Nous lui expliquions chacune des activités qui se font avec les gens pauvres des environs. Il exultait. Je suis ici, s’écriait-il, ce n’est pas un rêve ! C’est une réalité, je suis à Montefalco !

Du bons sens + du sens surnaturel

Lorsqu’il a vu l’ancienne hacienda, l’église avec sa grande coupole et ses deux hautes tours, les nouveaux édifices et l’ensemble des ruines et pierres brûlées encore à reconstruire, il nous a dit tout ému : « Montefalco est une folie d’amour de Dieu. J’ai l’habitude de dire que la pédagogie de l’Opus Dei se résume en deux affirmations : agir avec bon sens et avec sens surnaturel. Dans cette maison, Don Pedro, mes filles et mes fils mexicains n’ont agi qu’avec sens surnaturel. Recevoir avec joie une telle quantité de ruines […] du point de vue humain c’est absurde… Mais vous avez pensé aux âmes et vous avez réalisé cette merveille de l’amour de Dieu. Que Dieu vous bénisse !
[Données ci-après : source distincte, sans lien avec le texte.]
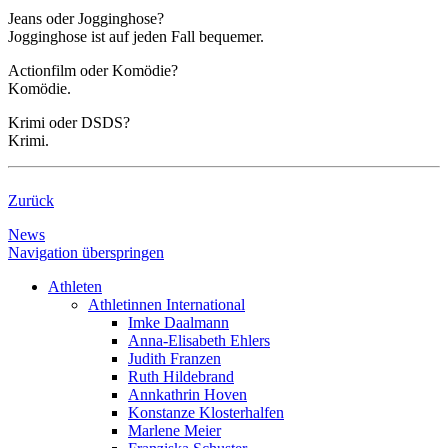
Jeans oder Jogginghose?
Jogginghose ist auf jeden Fall bequemer.
Actionfilm oder Komödie?
Komödie.
Krimi oder DSDS?
Krimi.
Zurück
News
Navigation überspringen
Athleten
Athletinnen International
Imke Daalmann
Anna-Elisabeth Ehlers
Judith Franzen
Ruth Hildebrand
Annkathrin Hoven
Konstanze Klosterhalfen
Marlene Meier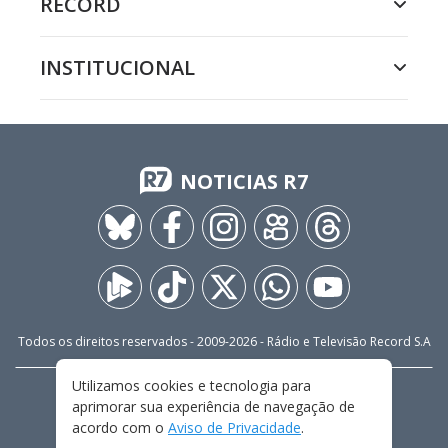
RECORD
INSTITUCIONAL
NOTICIAS R7
Todos os direitos reservados - 2009-
2026
- Rádio e Televisão Record S.A
Utilizamos cookies e tecnologia para
CARREIRA
FALE CONOSCO
PRIVACIDADE
aprimorar sua experiência de navegação de
TERMOS E CONDIÇÕES DE USO
acordo com o
Aviso de Privacidade
.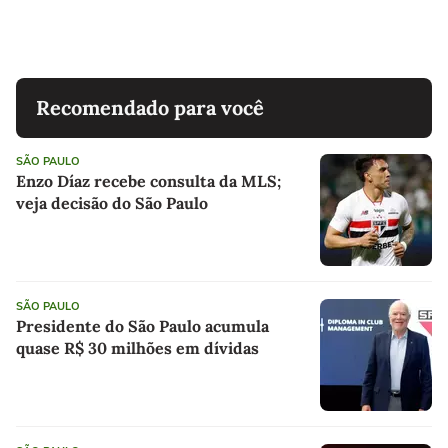
Recomendado para você
SÃO PAULO
Enzo Díaz recebe consulta da MLS;
veja decisão do São Paulo
SÃO PAULO
Presidente do São Paulo acumula
quase R$ 30 milhões em dívidas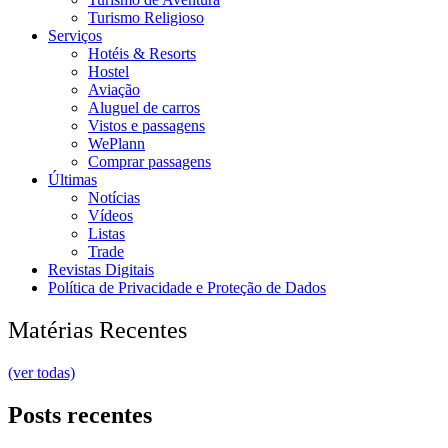
Turismo Religioso
Serviços
Hotéis & Resorts
Hostel
Aviação
Aluguel de carros
Vistos e passagens
WePlann
Comprar passagens
Últimas
Notícias
Vídeos
Listas
Trade
Revistas Digitais
Política de Privacidade e Proteção de Dados
Matérias Recentes
(ver todas)
Posts recentes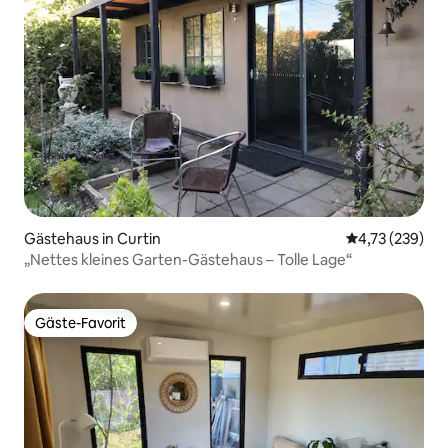
Gästehaus in Curtin
Durchschnittl
4,73 (239)
„Nettes kleines Garten-Gästehaus – Tolle Lage“
Gäste-Favorit
Gäste-Favorit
« Je suis disposé à aller, la main tendue, demander de l’argent pour terminer Montefalco. Nous le finirons, avec votre sacrifice et avec l’aide, comme toujours, de tant de personnes qui sont disposées à collaborer à une tâche qui sera un grand bien pour tout le Mexique. […] C’est une folie, mais une folie d’amour de Dieu. »

Il me semble que Montefalco a vraiment touché son cœur. Avec quel plaisir je resterais ici ! nous disait-il. Vous ne vous rendez pas bien compte de ce qui a été fait : tout cela est sorti d’un tas de ruines, sans un centime, grâce au travail de tant de mes enfants qui ont dû lutter et souffrir, avec l’affection et la générosité de beaucoup de personnes.

« Aujourd’hui, c’est une merveille ! disait-il à un groupe de paysannes. Ceux qui y ont travaillé ont maintenant la joie de voir que vos âmes désirent être meilleures ; la joie que votre vie sera de plus en plus propre, plus grande ; la joie de vous voir disposées à faire tous les sacrifices pour être de bonnes chrétiennes, de bonnes mères, de bonnes épouses… Que tout cela est beau ! 15 »

Aujourd’hui, Montefalco abrite le Centre de rencontres, créé en 1952, une école d’économie ménagère, une école rurale ouverte en 1958, l’école féminine de Montefalco et une école normale pour enseignantes.

CASCIARO, Pedro, "Rêvez et la réalité dépassera vos rêves”, chap. 13, « Le Père à Montefalco ».